Re: Building off Medusa
- From: "Manuel Amador (Rudd-O)" <amadorm usm edu ec>
- To: Seth Nickell <snickell stanford edu>
- Cc: sinzui cox net, desktop-devel-list gnome org, gnome-devel-list gnome org
- Subject: Re: Building off Medusa
- Date: Thu, 03 Apr 2003 18:31:22 -0500
Seth Nickell wrote:
- There are important reasons why Medusa runs in user-space.
Security being one of them. But medusa in its current incarnation,
simply isn't scalable without a lot of sysadmin effort (which rules out
broad implementantions and could hamper GNOME as a desktop platform).
Imagine a 50-client NFS server, being simultaneously indexed by the
medusas of each logged in user in each of the clients. Now imagine the
sysadmins chalking it up to Medusa/GNOME.
If you
are really determined to do a system daemon, Medusa was already built to
do this and that aspect of Medusa could be revived. If you have further
questions why Medusa was steered down the path its currently on, I'd
love to discuss this with you further.
Thanks =) The reasons for the scale-down were discussed a couple months
ago.
- Do not underestimate the number of issues and the amount of work to
recreate something like Medusa.
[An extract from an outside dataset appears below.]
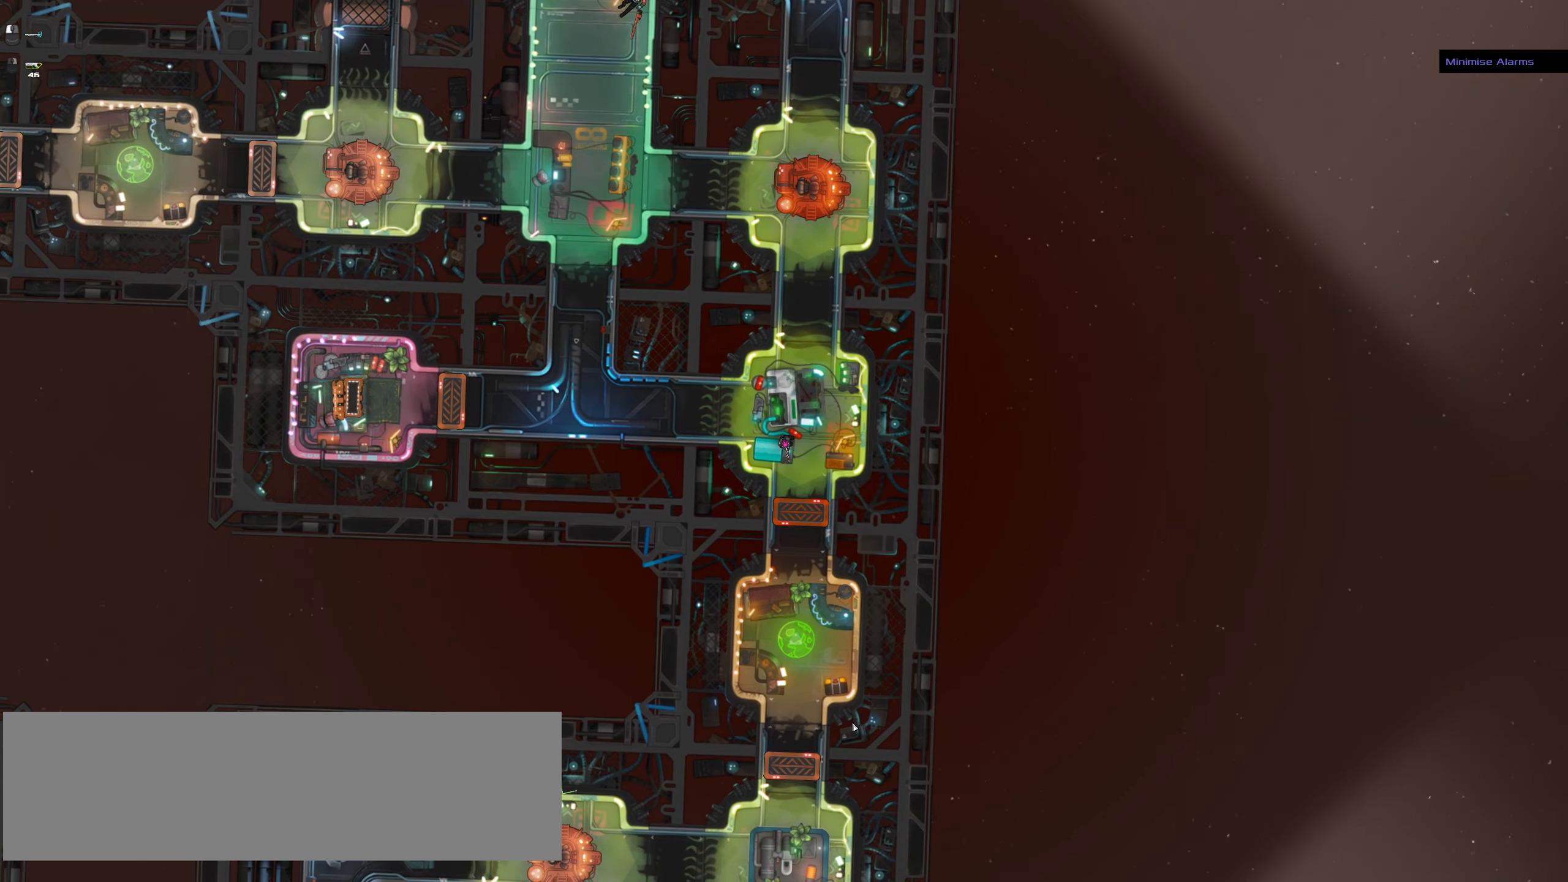
{"keys": ["t"], "mouse": [], "events": [[167, "a", "up"], [167, "space", "down"], [267, "ctrl_l", "up"], [267, "s", "up"], [317, "space", "up"], [500, "t", "down"]]}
It seems simple on the surface, doing it
well is very complex. I do not see even recreating Medusa as feasible in
the scope of a college project (even a big one).
We wouldn't be recreating medusa. We see ourselves as integrators. We
would integrate existing software and write/adapt current user
interfaces to take advantage of this. I'm investigating Medusa as a
possibility for an index/search service. I'm investigating Xapian too.
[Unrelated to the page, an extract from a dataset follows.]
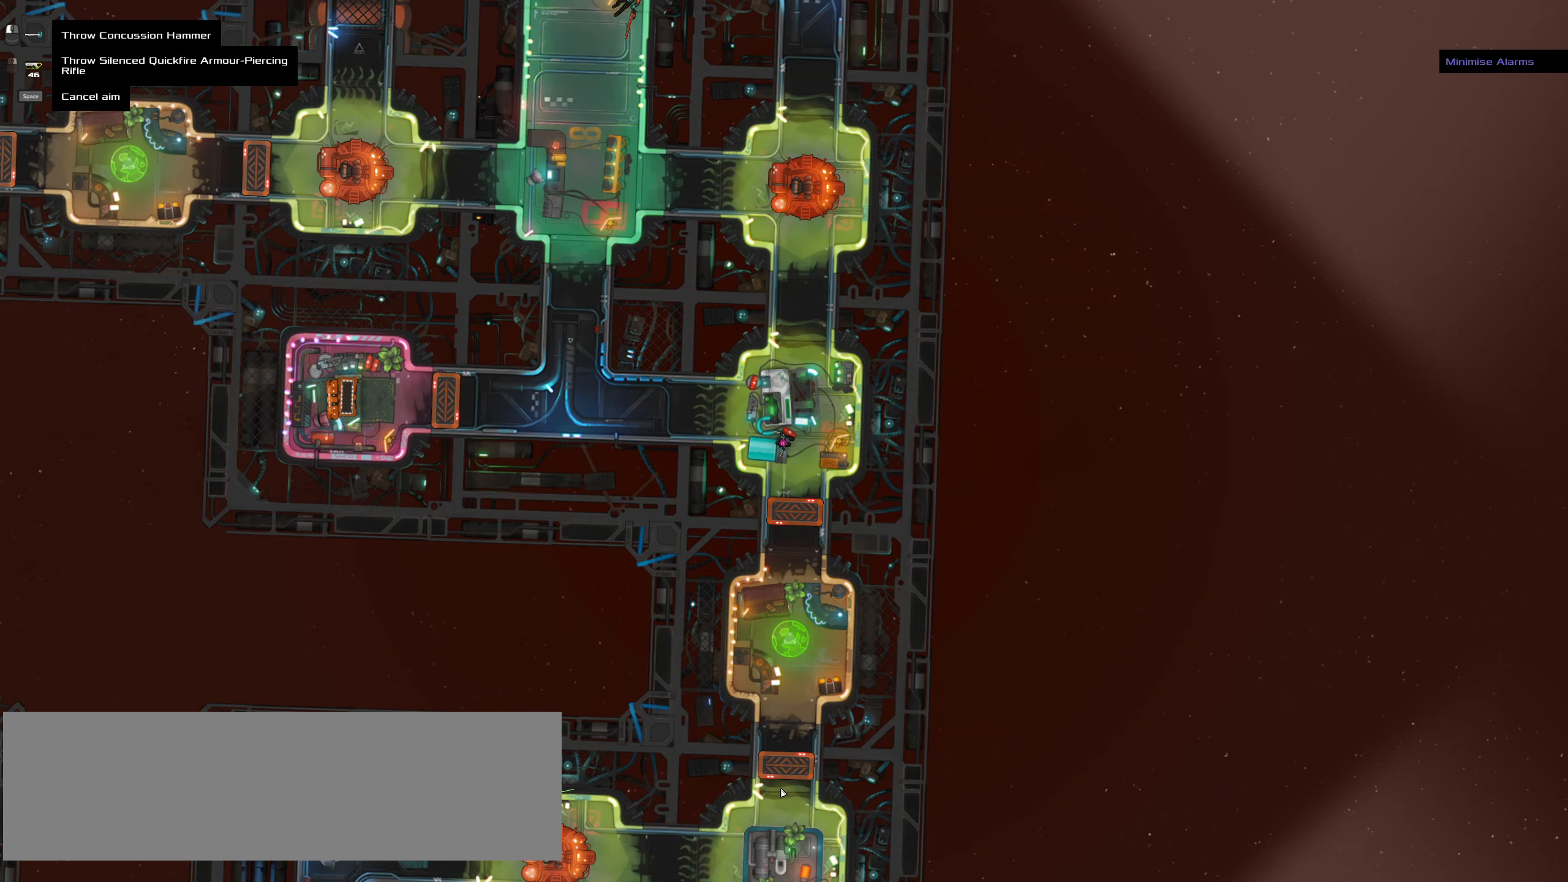
{"keys": ["ctrl_l"], "mouse": [], "events": [[100, "t", "up"], [333, "ctrl_l", "down"], [333, "mouse_left", "down"], [333, "z", "down"], [367, "mouse_left", "up"], [467, "z", "up"]]}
The thing is, I agree completely with you, if we were to "redo medusa
all over in C". but we won't. We don't have the manpower and we would
fail the course.
Incidentally, the course is focused on providing business management
solutions. Doing a medusa isn't one, so we need to provide a complete
end-user corporate solution *and* sell it to at least one customer.
- Medusa is a pretty clean codebase and would be relatively easy to
extend and change.
- If you choose not to use Medusa and can "deliver", I'd certainely be
in favour of modifying gnome-search-tool to use your system.
This comment makes me extremely happy. I don't want to displace medusa
at all, though. At this point, I'd like to know what can medusa do,
specifically:
*relevance scores for returned documents: crucial for sorting documents
*full-text search using word stems: people don't really remember the
exact spelling of a word
*full-text search phonetically: ditto
*incremental live indexing: updated indexes to the last half minute
*multiuser indexing: to provide for query returns which filter out what
users can't see
*metadata indexing: to search through files asking for "artist",
"author", or "album" (i'm listening to music =)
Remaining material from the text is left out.